In Brief
  • The TeraStructure algorithm can analyze genome sets much larger than current systems can efficiently handle, including those as big as 100,000 or 1 million genomes.
  • Finding an efficient way to analyze genome databases would allow for personalized healthcare that takes into account any genetic mutations that could exist in a person's DNA.

Keeping Pace

Ever since the first complete mapping of the human genome in 2003, biologists and other scientists have been hard at work making the process easier and faster. They’ve gotten so good at it, in fact, that they’ve now sequenced the genomes of more than a million people and believe that number could rise to nearly 2 billion by 2025.

However, our ability to make sense of all this data remains lackluster.
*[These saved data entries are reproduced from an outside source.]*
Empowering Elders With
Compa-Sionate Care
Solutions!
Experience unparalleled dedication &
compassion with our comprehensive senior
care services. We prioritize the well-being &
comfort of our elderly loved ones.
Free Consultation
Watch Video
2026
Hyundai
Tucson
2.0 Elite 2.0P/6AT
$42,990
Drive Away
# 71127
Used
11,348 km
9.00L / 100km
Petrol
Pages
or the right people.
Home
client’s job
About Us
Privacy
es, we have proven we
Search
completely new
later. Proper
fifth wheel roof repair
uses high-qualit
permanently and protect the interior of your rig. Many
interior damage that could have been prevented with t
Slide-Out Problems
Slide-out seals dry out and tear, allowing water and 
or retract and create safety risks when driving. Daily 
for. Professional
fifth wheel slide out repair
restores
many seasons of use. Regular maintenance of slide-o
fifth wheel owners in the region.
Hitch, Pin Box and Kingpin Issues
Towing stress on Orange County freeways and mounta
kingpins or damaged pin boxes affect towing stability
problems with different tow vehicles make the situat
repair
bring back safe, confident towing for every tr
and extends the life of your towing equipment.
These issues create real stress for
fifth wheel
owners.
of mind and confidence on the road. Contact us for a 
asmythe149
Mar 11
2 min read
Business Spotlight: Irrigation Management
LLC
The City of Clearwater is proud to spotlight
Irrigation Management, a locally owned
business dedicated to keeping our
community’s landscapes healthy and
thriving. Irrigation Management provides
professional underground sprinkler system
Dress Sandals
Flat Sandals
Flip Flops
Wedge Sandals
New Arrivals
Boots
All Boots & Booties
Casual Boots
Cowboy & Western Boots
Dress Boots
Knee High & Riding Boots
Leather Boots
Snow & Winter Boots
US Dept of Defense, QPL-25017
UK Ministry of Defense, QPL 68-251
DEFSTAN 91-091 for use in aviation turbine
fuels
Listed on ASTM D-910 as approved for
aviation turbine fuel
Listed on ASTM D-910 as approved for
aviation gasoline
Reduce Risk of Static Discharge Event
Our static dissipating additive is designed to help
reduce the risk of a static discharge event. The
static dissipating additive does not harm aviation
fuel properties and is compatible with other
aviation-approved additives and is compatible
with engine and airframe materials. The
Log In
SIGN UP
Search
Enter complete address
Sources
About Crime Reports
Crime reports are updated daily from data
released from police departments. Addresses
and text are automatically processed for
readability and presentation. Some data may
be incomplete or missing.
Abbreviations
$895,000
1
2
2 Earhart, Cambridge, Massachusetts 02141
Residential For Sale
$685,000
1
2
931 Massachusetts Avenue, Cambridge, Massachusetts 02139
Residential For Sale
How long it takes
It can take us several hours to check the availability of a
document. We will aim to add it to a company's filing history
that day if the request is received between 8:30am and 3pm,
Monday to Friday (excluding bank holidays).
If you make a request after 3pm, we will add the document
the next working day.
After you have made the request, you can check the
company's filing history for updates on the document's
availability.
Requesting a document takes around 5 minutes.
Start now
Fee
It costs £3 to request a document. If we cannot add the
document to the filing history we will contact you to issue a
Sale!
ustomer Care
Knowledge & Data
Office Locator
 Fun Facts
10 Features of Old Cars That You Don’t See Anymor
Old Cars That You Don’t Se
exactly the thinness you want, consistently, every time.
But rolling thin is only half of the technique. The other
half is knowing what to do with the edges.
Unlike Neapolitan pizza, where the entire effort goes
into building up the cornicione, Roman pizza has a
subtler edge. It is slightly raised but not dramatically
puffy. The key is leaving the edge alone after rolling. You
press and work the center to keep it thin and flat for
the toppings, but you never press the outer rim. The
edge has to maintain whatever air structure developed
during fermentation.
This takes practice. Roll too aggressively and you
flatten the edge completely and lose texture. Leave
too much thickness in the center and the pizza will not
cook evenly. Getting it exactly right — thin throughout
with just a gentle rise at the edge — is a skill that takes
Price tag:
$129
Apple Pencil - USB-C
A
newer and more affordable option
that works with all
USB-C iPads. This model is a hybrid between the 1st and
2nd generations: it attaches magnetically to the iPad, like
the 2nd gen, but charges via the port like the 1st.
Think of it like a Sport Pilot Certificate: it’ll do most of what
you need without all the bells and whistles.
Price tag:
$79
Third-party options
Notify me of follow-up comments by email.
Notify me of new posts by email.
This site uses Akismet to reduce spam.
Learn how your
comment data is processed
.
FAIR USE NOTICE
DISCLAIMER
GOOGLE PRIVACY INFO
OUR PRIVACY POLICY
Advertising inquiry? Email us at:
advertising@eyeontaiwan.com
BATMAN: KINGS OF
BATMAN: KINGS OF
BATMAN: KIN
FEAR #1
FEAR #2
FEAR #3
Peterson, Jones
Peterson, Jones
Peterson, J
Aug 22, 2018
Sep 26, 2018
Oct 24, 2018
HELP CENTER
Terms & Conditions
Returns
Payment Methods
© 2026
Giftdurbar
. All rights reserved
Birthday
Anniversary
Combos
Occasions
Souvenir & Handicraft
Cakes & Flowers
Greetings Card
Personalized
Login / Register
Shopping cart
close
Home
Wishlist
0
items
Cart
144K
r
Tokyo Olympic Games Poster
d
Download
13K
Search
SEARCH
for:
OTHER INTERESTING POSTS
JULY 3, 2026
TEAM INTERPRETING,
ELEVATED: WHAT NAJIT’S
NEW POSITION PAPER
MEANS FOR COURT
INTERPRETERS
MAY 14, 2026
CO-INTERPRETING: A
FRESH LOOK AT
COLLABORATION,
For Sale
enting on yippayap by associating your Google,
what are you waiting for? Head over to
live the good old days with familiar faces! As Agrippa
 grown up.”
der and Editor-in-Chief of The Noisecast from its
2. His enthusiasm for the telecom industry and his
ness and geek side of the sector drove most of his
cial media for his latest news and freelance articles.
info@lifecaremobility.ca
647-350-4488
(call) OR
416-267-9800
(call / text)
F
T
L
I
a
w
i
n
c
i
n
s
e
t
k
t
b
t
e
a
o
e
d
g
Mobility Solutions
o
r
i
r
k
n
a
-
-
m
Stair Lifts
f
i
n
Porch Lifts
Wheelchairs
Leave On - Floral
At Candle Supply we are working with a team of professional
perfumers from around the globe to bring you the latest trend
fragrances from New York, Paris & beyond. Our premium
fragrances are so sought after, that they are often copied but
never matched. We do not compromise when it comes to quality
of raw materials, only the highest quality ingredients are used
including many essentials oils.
Machine learning could change that, though, as a new algorithm has been developed that can read large genome data sets for the goal of personalizing healthcare.

Currently being used for this purpose is the STRUCTURE algorithm, which was first described in 2000. It looks at all the variants in each genome in a data set before updating its model to characterizing ancestral populations and how they affect an individual’s own genome. Then it moves on to the next genome.

The new algorithm, TeraStructure, looks at one variant in all of the genomes in a data set before it updates its model to produce a working estimate of population structure. That allows it to create ancestry models more accurately and quickly — two to three times faster, in fact, on a simulated data set of 10,000 genomes. It can even analyze sets as large as 100,000 or 1 million genomes.

The accuracy of TeraStructure. Wei Hao/Princeton

Personalized Medicine

Each mapped genome is several billion characters long, and given that we could have as many as two billion mapped within the next decade, we need to find a efficient way to make use of this data. Therefore, machine learning could be an invaluable tool in the field of genomics as it could be used for genetic diagnostics, refining drug targets, pharmaceutical development, and personalized medicine, according to Brandon Frey, founder of company Deep Genomics.

Knowing the ancestry of an individual enables doctors to see which variants in an individual genome are due to normal genetic variation in a population and which are due to disease-causing variants passed down from ancestors. This allows for personalized healthcare — if your doctor knows which diseases you are more susceptible to due to mutations in your DNA, they can better treat or prevent those diseases. Ultimately, machine learning may provide a way for us to tailor medicine to provide better and faster relief for individuals.